__Task requirements__
1/ Please check the passage on cross-bedded sandstone and decide whether each statement agrees with it: (a) the foresets are made of alternating fine-grained and coarse-grained layers with sharp boundaries; (b) the coarse-grained laminae are generally better sorted than the fine-grained ones; (c) the length scales in Tables 1 and 2 come from outcrop studies at a deltaic deposit in Spain. Answer yes or no for each and quote the words of the passage that decide it.
2/ Reproduce the stretch of the passage on cross-bedded sandstone from "The importance of" through "moderately well sorted.", word for word.
3/ Carry on writing the passage on cross-bedded sandstone from its last sentence onward.

__Document__

= = = = = = =

In this paper we focus on the effects of wettability on the entrapment. We measured capillary pressure curves for porous media with various wetting characteristics. We describe a procedure which allows the reader to quantify the trapped oil saturation depending on absolute permeability, relative permeability and capillary pressure curves of the foreset laminae, based on a simplified cross-bed geometry. The example calculations show the sensitivity of various parameters with respect to the magnitude of trapping.
The importance of capillary entrapment in small-scale heterogeneities during water flooding and EOR projects is generally recognized.
A typical heterogeneous facies is the cross-bedded sandstone (Fig. 1a), which is associated with fluvial and deltaic deposits. Cross-bedded reservoirs can be very fine- to coarse-grained and are generally moderately well sorted.
Cross-bed sets consist of foresets and bottomsets (Fig. 1b). The foresets consist of alternating layers of fine-grained and coarse-grained material with sharp boundaries. The bottomset consists of fine-grained material comparable to the fine grained foreset laminae. Typically, the average grain size of the fine-grained and coarse-grained laminae differs a factor 1.5. The coarse-grained laminae are generally more poorly sorted. Tables 1 and 2 give typical length scales of cross-bed sets, which were obtained from outcrop studies at a fluvial deposit in Spain.

= = = = = = =

__Dataset extract__

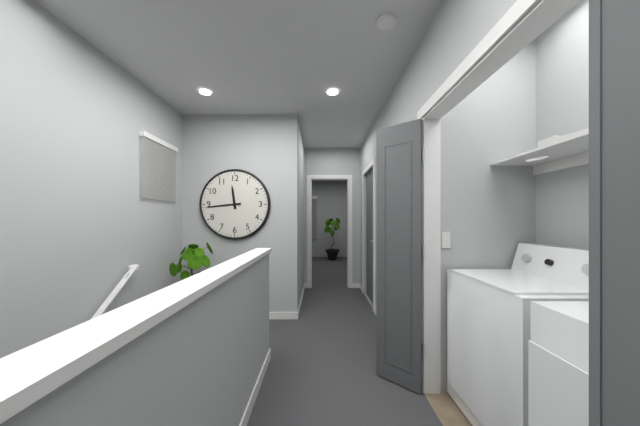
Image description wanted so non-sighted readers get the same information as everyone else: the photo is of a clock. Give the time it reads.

= = = = = = =

__Outputs__
1/
(a) Yes: "The foresets consist of alternating layers of fine-grained and coarse-grained material with sharp boundaries."
(b) No: "The coarse-grained laminae are generally more poorly sorted."
(c) No: "which were obtained from outcrop studies at a fluvial deposit in Spain."

2/
The importance of capillary entrapment in small-scale heterogeneities during water flooding and EOR projects is generally recognized.
A typical heterogeneous facies is the cross-bedded sandstone (Fig. 1a), which is associated with fluvial and deltaic deposits. Cross-bedded reservoirs can be very fine- to coarse-grained and are generally moderately well sorted.

3/
Oil displacement from cross-bed sets has received broad attention. Ringrose et al. studied the effects of cross-layer flow and along-layer flow by numerical simulation. They determined oil-pseudo relative permeability curves based on simulation results. Pickup et al. introduced tensorial effects for one phase and two phase flow. The papers show the complexity involved in the quantification of trapped oil in cross-bedded structures.
In this paper we focus on the effects of heterogeneities in wettability and pore-structure on the residual oil saturation in cross-bedded reservoirs. To this end we studied the effects of wettability on the shape of the capillary pressure curve. Subsequently we derived simple analytical formulae relating the residual oil saturation to the dimensionless capillary number. These formulae clearly demonstrate the effects of sorting, wettability and scale. Finally, we validated the results through scaled laboratory experiments.
Although the formulae were derived for simplified geometrical models, they allow the reader to obtain a quick estimate of the importance of trapping under specific field conditions.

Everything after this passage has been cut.